6. Kansas City Royals: Poltergeist
It starts off with a perfectly ordinary American family—a hard-working husband and father, a loving and caring wife, three starting pitchers. Pretty soon some strange and quite frankly terrible things are happening to them that nobody could have expected (well, unless you checked the playoff odds report on April 1, but I digress). And all of a sudden they start blaming the house. The house won't let them hit home runs. The house won't let them take walks. Strange things keep popping up on the TV set. The neighbors are skeptical, nobody believes them, but they insist there's something wrong with the house.
It turns out that the neighbors are too skeptical for their own good, though—the place really is cursed. It seems that instead of moving the corpse of Jeff Francoeur out of the outfield they just left him there and only moved the headstone. Dayton Moore screams about the injustice of it all, but it's too late; after a cacophonous flashing of lights and unsettling growling sounds, Kauffman Stadium simply implodes upon itself and is gone. —Colin Wyers
7. Philadelphia Phillies: Fight Club (Valuation Club)—A Re-Imagining
Ruben Amaro is the narrator—a dissolute major-league general manager who feels like there is something wrong with his life but can’t quite put his finger on what’s bothering him. Suddenly, Billy Beane (played by Brad Pitt) shows up and teaches him the ways of Valuation Club.

__RECORDS SUPPLIED__:
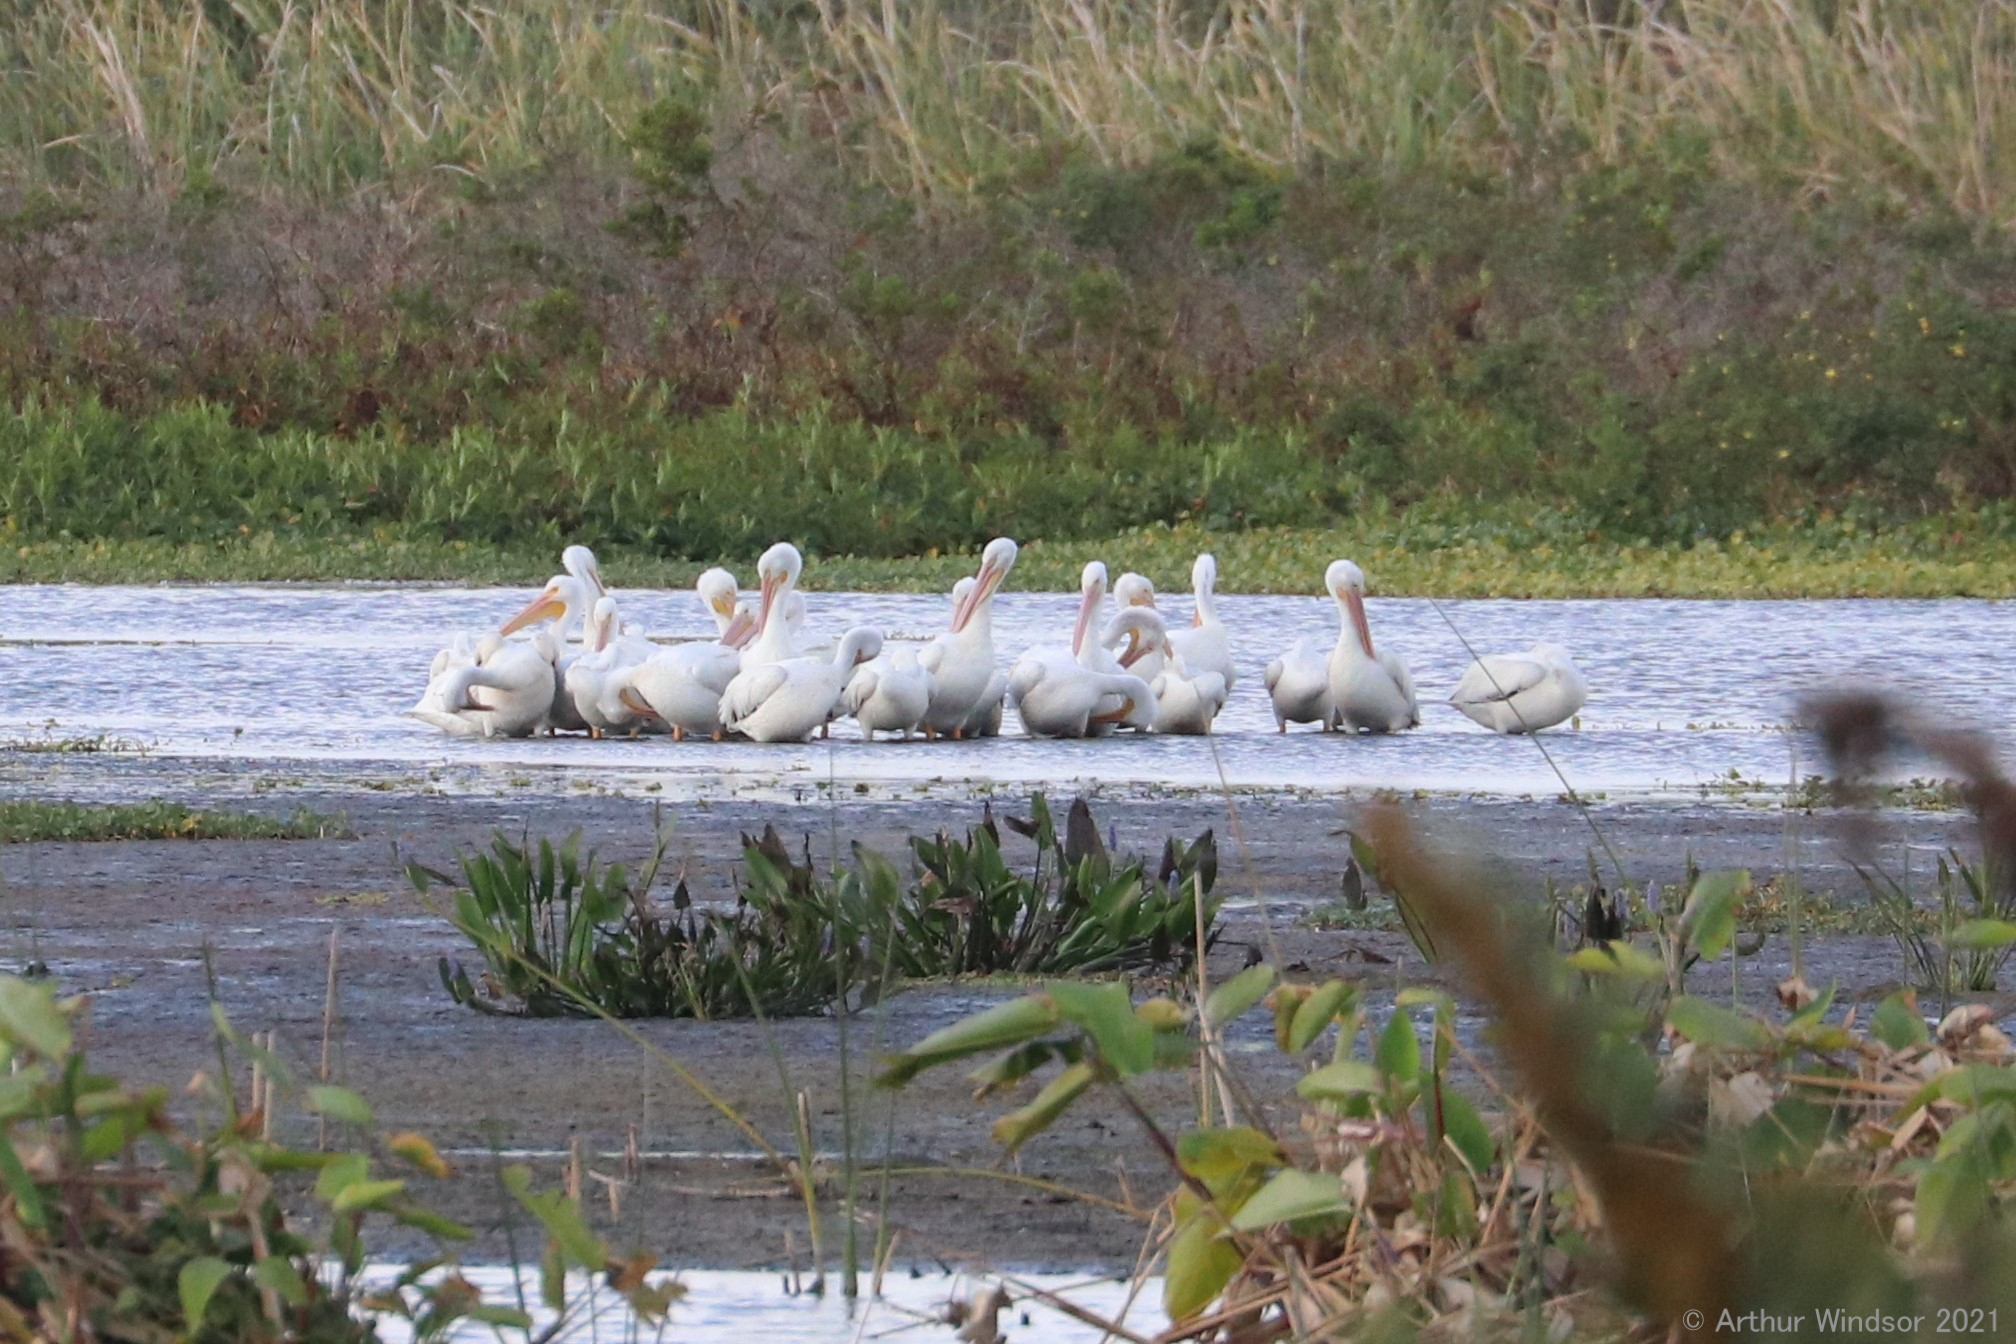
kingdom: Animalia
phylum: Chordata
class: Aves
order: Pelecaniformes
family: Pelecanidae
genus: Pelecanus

__REQUESTS__:
[1] Retype the part of the baseball excerpt that opens with the words containing "It turns out" and closes with "of Valuation Club.".
[2] According to the baseball excerpt, what stadium implodes upon itself in the Kansas City Royals entry?
The rows are separate material and are not connected to the baseball excerpt.

__EXPECTED RESULTS__:
[1]
It turns out that the neighbors are too skeptical for their own good, though—the place really is cursed. It seems that instead of moving the corpse of Jeff Francoeur out of the outfield they just left him there and only moved the headstone. Dayton Moore screams about the injustice of it all, but it's too late; after a cacophonous flashing of lights and unsettling growling sounds, Kauffman Stadium simply implodes upon itself and is gone. —Colin Wyers
7. Philadelphia Phillies: Fight Club (Valuation Club)—A Re-Imagining
Ruben Amaro is the narrator—a dissolute major-league general manager who feels like there is something wrong with his life but can’t quite put his finger on what’s bothering him. Suddenly, Billy Beane (played by Brad Pitt) shows up and teaches him the ways of Valuation Club.

[2] Kauffman Stadium